Al señor Trump, creo que lo que menos le importaba era la situación de Venezuela y el bienestar de los venezolanos. Lo que ha dicho es que se quiere quedar con el petróleo -Venezuela es el país con mayores reservas de crudo- del mundo. No hay que olvidar que Trump, ante todo, es un empresario y, como tal, se ha fijado en todos los países que tienen recursos, el próximo va a ser, al parecer, Groenlandia, que tiene muchos recursos naturales, pero el problema es que pertenece a Dinamarca, un país que pertenece a la Unión Europea, a la OTAN.

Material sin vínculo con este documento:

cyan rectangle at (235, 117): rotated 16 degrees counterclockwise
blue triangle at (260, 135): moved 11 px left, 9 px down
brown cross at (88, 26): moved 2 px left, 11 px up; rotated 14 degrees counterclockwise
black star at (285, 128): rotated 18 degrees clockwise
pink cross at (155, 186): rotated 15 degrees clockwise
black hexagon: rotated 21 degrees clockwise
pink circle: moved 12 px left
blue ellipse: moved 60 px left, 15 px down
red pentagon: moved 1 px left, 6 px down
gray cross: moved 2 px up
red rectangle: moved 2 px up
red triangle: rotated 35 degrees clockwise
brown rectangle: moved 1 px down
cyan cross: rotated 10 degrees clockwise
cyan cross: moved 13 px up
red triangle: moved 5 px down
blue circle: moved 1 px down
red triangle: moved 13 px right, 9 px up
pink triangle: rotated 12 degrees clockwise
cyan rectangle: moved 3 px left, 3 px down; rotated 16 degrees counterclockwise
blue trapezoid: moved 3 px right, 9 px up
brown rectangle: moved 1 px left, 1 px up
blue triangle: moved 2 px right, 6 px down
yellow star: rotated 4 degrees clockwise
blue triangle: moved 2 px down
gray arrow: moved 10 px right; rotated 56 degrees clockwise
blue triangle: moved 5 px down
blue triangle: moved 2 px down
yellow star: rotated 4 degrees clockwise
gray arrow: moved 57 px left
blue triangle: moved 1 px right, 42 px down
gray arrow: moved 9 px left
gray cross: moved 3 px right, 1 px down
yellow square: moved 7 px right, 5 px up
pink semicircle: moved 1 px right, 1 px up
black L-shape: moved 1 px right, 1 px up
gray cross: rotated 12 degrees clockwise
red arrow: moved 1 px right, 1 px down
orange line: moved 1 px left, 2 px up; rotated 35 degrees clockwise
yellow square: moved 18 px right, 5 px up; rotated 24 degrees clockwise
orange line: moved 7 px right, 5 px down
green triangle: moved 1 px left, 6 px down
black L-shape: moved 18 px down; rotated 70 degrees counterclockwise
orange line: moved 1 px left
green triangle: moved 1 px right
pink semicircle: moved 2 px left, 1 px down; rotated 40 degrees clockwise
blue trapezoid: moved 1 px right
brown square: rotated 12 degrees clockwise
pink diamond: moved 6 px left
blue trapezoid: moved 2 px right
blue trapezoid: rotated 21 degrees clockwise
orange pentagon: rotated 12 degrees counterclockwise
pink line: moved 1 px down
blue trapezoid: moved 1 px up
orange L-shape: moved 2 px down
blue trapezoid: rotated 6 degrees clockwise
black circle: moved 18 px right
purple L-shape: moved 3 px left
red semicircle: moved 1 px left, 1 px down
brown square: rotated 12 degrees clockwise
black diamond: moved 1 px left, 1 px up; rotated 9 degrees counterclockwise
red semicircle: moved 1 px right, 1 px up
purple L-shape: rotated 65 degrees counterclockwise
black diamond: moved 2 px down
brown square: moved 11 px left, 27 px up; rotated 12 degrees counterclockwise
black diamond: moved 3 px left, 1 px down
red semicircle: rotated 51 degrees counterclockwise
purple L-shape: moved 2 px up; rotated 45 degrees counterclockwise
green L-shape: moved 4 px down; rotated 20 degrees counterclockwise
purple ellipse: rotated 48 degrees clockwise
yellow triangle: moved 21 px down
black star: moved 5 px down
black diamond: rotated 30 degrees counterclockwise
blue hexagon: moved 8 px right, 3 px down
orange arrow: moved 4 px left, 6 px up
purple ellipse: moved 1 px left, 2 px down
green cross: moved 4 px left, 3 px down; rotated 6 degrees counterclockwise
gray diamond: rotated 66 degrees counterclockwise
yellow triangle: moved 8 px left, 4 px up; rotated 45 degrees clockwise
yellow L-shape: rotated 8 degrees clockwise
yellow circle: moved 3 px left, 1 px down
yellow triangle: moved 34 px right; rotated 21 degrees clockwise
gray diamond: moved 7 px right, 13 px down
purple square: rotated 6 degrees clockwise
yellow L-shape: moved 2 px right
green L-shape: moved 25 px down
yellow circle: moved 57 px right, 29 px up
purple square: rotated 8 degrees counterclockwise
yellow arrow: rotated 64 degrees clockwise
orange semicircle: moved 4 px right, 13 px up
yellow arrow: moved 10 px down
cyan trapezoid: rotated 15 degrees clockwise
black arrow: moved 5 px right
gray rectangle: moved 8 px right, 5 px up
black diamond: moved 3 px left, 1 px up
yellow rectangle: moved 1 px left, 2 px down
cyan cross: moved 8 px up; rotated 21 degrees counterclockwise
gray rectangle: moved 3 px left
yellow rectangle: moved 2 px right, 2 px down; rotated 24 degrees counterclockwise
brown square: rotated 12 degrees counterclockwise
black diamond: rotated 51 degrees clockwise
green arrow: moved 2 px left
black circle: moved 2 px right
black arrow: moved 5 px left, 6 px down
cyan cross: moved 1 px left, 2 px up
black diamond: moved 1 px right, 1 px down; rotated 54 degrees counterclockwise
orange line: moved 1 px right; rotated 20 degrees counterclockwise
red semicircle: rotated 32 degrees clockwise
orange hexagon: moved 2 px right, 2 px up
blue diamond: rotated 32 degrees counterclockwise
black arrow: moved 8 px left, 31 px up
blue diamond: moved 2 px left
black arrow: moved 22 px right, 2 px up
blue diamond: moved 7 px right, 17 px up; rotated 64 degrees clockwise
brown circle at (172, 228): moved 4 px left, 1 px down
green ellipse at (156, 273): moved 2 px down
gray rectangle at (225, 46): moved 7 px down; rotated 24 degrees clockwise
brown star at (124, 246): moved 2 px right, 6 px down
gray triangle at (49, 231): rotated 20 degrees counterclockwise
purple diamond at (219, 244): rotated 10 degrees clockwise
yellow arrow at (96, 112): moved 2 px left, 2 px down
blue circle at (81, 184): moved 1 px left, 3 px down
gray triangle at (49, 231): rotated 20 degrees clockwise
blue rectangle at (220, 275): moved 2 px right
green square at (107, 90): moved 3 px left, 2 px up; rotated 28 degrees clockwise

Al presidente de EEUU, como se ha visto al detener a Maduro, no se le pone nada por delante y se salta continuamente la legalidad internacional y no tiene nada de respeto a Europa. Ayer imitaba cachondeándose del presidente de Francia, conoce las debilidades del viejo continente, sus divisiones, su desventaja en defensa, dependemos de EEUU, etcétera.
A Trump se le ve que va a seguir haciendo lo que quiere, sin ningún tipo de límite, hasta esto hemos llegado y eso se veía venir y como se suele decir “que Dios nos coja confesados”.